→ **What is required**: Copy out every one of the entries below verbatim, reproducing each line with no changes.

→ **Recorded data**:
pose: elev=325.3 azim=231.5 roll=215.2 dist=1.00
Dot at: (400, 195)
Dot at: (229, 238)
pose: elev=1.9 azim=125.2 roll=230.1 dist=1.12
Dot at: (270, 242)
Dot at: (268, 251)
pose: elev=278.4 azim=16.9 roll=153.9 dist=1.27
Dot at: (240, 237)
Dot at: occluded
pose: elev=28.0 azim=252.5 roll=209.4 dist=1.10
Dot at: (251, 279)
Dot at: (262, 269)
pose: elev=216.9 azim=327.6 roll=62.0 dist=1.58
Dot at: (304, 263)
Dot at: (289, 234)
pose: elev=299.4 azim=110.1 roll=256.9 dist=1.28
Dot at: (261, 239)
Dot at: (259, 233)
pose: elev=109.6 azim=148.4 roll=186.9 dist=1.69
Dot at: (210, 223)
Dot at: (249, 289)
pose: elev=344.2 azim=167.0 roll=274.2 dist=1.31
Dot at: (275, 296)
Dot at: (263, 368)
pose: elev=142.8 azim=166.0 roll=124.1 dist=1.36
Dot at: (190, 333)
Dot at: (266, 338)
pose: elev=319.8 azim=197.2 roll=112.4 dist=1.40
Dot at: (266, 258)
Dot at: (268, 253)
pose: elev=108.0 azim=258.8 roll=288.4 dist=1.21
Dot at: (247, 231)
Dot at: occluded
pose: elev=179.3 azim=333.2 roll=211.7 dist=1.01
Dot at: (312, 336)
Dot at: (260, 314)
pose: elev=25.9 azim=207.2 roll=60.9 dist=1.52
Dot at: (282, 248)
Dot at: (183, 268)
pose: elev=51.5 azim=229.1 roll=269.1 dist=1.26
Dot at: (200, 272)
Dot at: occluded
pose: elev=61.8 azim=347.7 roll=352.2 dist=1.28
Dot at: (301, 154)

→ **Result for this task**:
pose: elev=325.3 azim=231.5 roll=215.2 dist=1.00
Dot at: (400, 195)
Dot at: (229, 238)
pose: elev=1.9 azim=125.2 roll=230.1 dist=1.12
Dot at: (270, 242)
Dot at: (268, 251)
pose: elev=278.4 azim=16.9 roll=153.9 dist=1.27
Dot at: (240, 237)
Dot at: occluded
pose: elev=28.0 azim=252.5 roll=209.4 dist=1.10
Dot at: (251, 279)
Dot at: (262, 269)
pose: elev=216.9 azim=327.6 roll=62.0 dist=1.58
Dot at: (304, 263)
Dot at: (289, 234)
pose: elev=299.4 azim=110.1 roll=256.9 dist=1.28
Dot at: (261, 239)
Dot at: (259, 233)
pose: elev=109.6 azim=148.4 roll=186.9 dist=1.69
Dot at: (210, 223)
Dot at: (249, 289)
pose: elev=344.2 azim=167.0 roll=274.2 dist=1.31
Dot at: (275, 296)
Dot at: (263, 368)
pose: elev=142.8 azim=166.0 roll=124.1 dist=1.36
Dot at: (190, 333)
Dot at: (266, 338)
pose: elev=319.8 azim=197.2 roll=112.4 dist=1.40
Dot at: (266, 258)
Dot at: (268, 253)
pose: elev=108.0 azim=258.8 roll=288.4 dist=1.21
Dot at: (247, 231)
Dot at: occluded
pose: elev=179.3 azim=333.2 roll=211.7 dist=1.01
Dot at: (312, 336)
Dot at: (260, 314)
pose: elev=25.9 azim=207.2 roll=60.9 dist=1.52
Dot at: (282, 248)
Dot at: (183, 268)
pose: elev=51.5 azim=229.1 roll=269.1 dist=1.26
Dot at: (200, 272)
Dot at: occluded
pose: elev=61.8 azim=347.7 roll=352.2 dist=1.28
Dot at: (301, 154)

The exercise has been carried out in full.